From: Topi Miettinen
Date: Thu Oct 22 2020 - 06:39:31 EST


On 22.10.2020 10.54, Szabolcs Nagy wrote:
The 10/21/2020 22:44, Jeremy Linton wrote:
There is a problem with glibc+systemd on BTI enabled systems. Systemd
has a service flag "MemoryDenyWriteExecute" which uses seccomp to deny
PROT_EXEC changes. Glibc enables BTI only on segments which are marked as
being BTI compatible by calling mprotect PROT_EXEC|PROT_BTI. That call is
caught by the seccomp filter, resulting in service failures.

So, at the moment one has to pick either denying PROT_EXEC changes, or BTI.
This is obviously not desirable.

Various changes have been suggested, replacing the mprotect with mmap calls
having PROT_BTI set on the original mapping, re-mmapping the segments,
implying PROT_EXEC on mprotect PROT_BTI calls when VM_EXEC is already set,
and various modification to seccomp to allow particular mprotect cases to
bypass the filters. In each case there seems to be an undesirable attribute
to the solution.

So, whats the best solution?

the easy fix in glibc is to ignore mprotect(PROT_BTI|PROT_EXEC)
failures, so programs work with seccomp filters, but bti gets
disabled (it's unreasonable to expect bti protection if mprotect
is filtered). it will be a nasty silent failure though.

Some may also want to use seccomp filters so that they will immediately kill the process and in this case they couldn't do it.
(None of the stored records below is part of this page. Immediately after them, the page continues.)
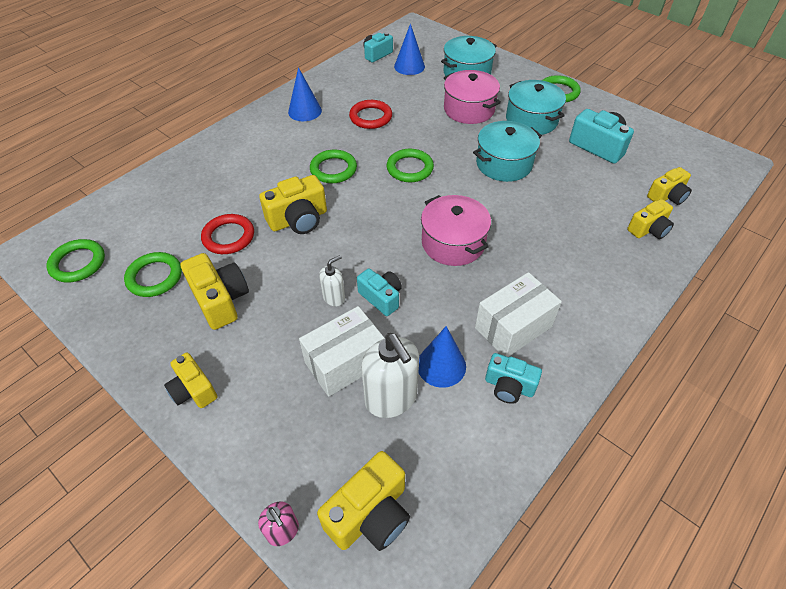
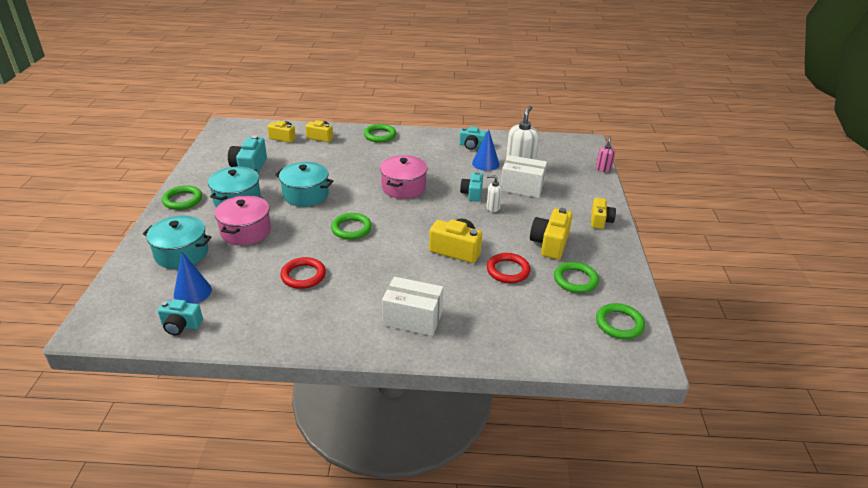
camera: 130 degrees left, 15 degrees down
blue cone [288,67,322,121] -> none
green ring [310,149,357,183] -> green ring moved to [364,124,396,143]
yellow camera [317,451,410,551] -> none
white box [475,272,562,357] -> white box moved to [382,277,443,336]
turquoise camera [485,353,542,404] -> turquoise camera turned 120 degrees clockwise [459,127,487,150]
and i'm also considering a fix that re-mmaps the executable
segment with PROT_BTI instead of mprotect since that is not
filtered. unfortunately the main exe is mmaped by the kernel
without PROT_BTI and the libc does not have the fd to re-mmap.
(bti can be left off for the main exe if mprotect fails and
later we can teach the kernel to add bti there.) currently
this is not a complete fix so i'm a bit hesitant about it.

as for a kernel side fix: if there is a way to only filter
PROT_EXEC mprotect on mappings that are not yet PROT_EXEC
that would solve this problem (but likely needs new syscall
or seccomp capability).

Problem with seccomp MDWX is that it's still possible for malicious programs to circumvent the filter by using memfd_create(), fill the memory with desired content and then use mmap(,,PROT_EXEC) to make it executable without triggering seccomp. This can be mitigated by filtering also memfd_create(), but then some programs want to use it. Also the protection can be bypassed if the program can write to a file system which isn't mounted with "noexec". This can be mitigated with private mount namespaces and global mount options, but again some programs are written to expect W & X.
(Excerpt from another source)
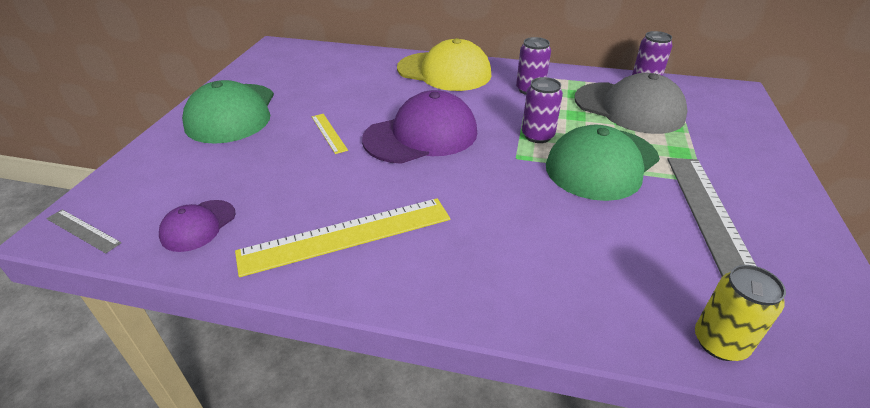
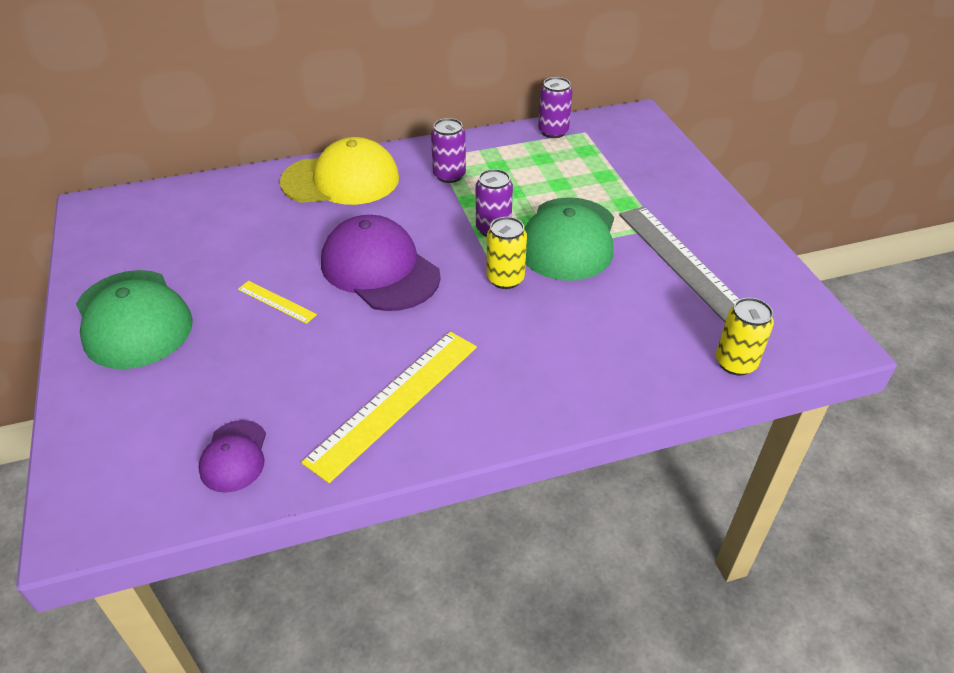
camera: 30 degrees left, 5 degrees up
grey ruler [46,209,121,253] -> none
purple cap [362,90,477,164] -> purple cap turned 75 degrees counterclockwise [321,215,441,311]
grey cap [574,73,688,134] -> none
none -> yellow can [486,217,527,289]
But I think SELinux has a more complete solution (execmem) which can track the pages better than is possible with seccomp solution which has a very narrow field of view. Maybe this facility could be made available to non-SELinux systems, for example with prctl()? Then the in-kernel MDWX could allow mprotect(PROT_EXEC | PROT_BTI) in case the backing file hasn't been modified, the source filesystem isn't writable for the calling process and the file descriptor isn't created with memfd_create().

-Topi